DOCUMENT TEXT |
<<<<

Recent fires, hurricanes and floods as well as those predicted to occur during the next half-decade have led climate scientists to conclude that there will be substantial waves of climate change-forced migration occurring throughout the United States. It’s a global phenomenon from which for many, there will be little chance to escape. The Asian Development Bank has been concerned about this phenomenon for some time. According to a recent study that it sponsored and published, three Southeast Asian countries are already in the throes of serious climate change-forced migration, e.g. Cambodia, Laos and Viet Nam.

The study and a book resulting from it are somewhat unique in that they pay particular attention to the roles that women play in unplanned and forced family migration. In a short book titled Mainstreaming Gender into Climate Change Migration, co-author Dr. Eric Zusman and four of his research-team colleagues make the point that whether a forced-migration is going to be successful depends on how well families are united. The process of uniting them greatly involves women.

>>>>

SUPPLIED DATA |
<<<<

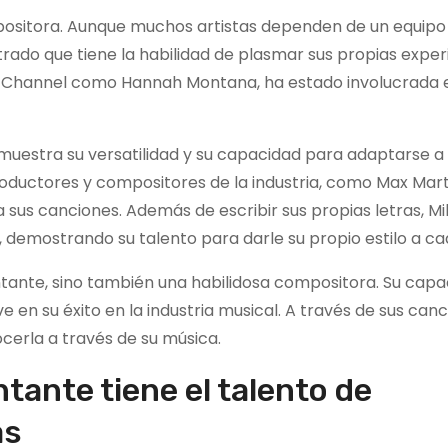
mpositora. Aunque muchos artistas dependen de un equipo
rado que tiene la habilidad de plasmar sus propias exper
ey Channel como Hannah Montana, ha estado involucrada 
demuestra su versatilidad y su capacidad para adaptarse a
ductores y compositores de la industria, como Max Marti
a sus canciones. Además de escribir sus propias letras, Mi
, demostrando su talento para darle su propio estilo a c
ntante, sino también una habilidosa compositora. Su cap
e en su éxito en la industria musical. A través de sus canc
ocerla a través de su música.
tante tiene el talento de
as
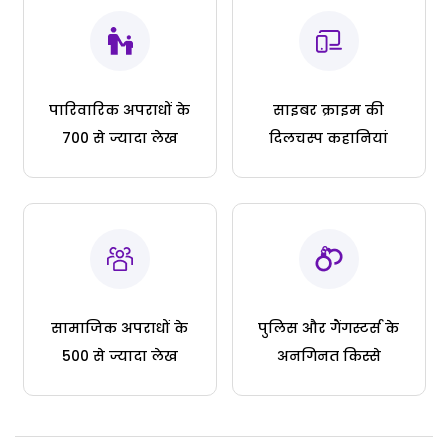
पारिवारिक अपराधों के
साइबर क्राइम की
700 से ज्यादा लेख
दिलचस्प कहानियां
सामाजिक अपराधों के
पुलिस और गैंगस्टर्स के
500 से ज्यादा लेख
अनगिनत किस्से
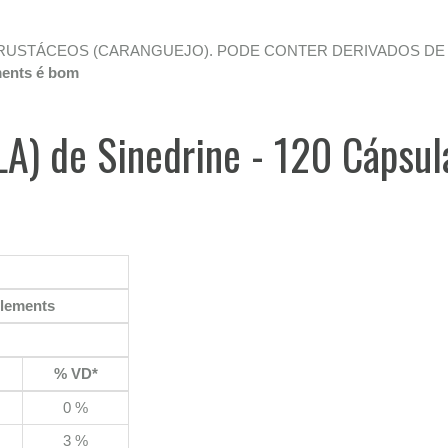
CRUSTÁCEOS (CARANGUEJO). PODE CONTER DERIVADOS DE 
ments é bom
LA) de Sinedrine - 120 Cápsul
plements
% VD*
0 %
3 %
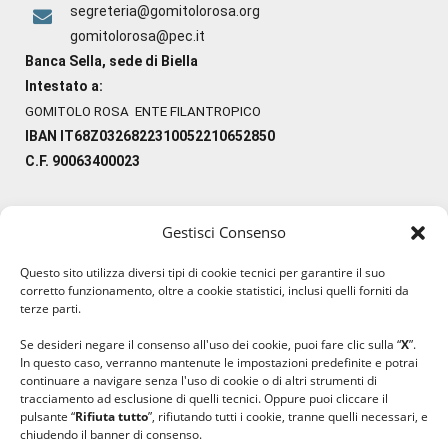
segreteria@gomitolorosa.org
gomitolorosa@pec.it
Banca Sella, sede di Biella
Intestato a:
GOMITOLO ROSA ENTE FILANTROPICO
IBAN IT68Z0326822310052210652850
C.F. 90063400023
Gestisci Consenso
#ilfilocheunisce
Questo sito utilizza diversi tipi di cookie tecnici per garantire il suo
#lanaterapia
corretto funzionamento, oltre a cookie statistici, inclusi quelli forniti da
#gomitolorosa
terze parti.
#ilcaloredellempatia
Se desideri negare il consenso all'uso dei cookie, puoi fare clic sulla “
X
”.
In questo caso, verranno mantenute le impostazioni predefinite e potrai
continuare a navigare senza l'uso di cookie o di altri strumenti di
tracciamento ad esclusione di quelli tecnici. Oppure puoi cliccare il
pulsante “
Rifiuta tutto
”, rifiutando tutti i cookie, tranne quelli necessari, e
chiudendo il banner di consenso.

>>>>

EXERCISE INSTRUCTIONS | Reproduce the climate migration text word for word, starting at "The study and" and ending at "greatly involves women.".

RESPONSE TO THE EXERCISE |
The study and a book resulting from it are somewhat unique in that they pay particular attention to the roles that women play in unplanned and forced family migration. In a short book titled Mainstreaming Gender into Climate Change Migration, co-author Dr. Eric Zusman and four of his research-team colleagues make the point that whether a forced-migration is going to be successful depends on how well families are united. The process of uniting them greatly involves women.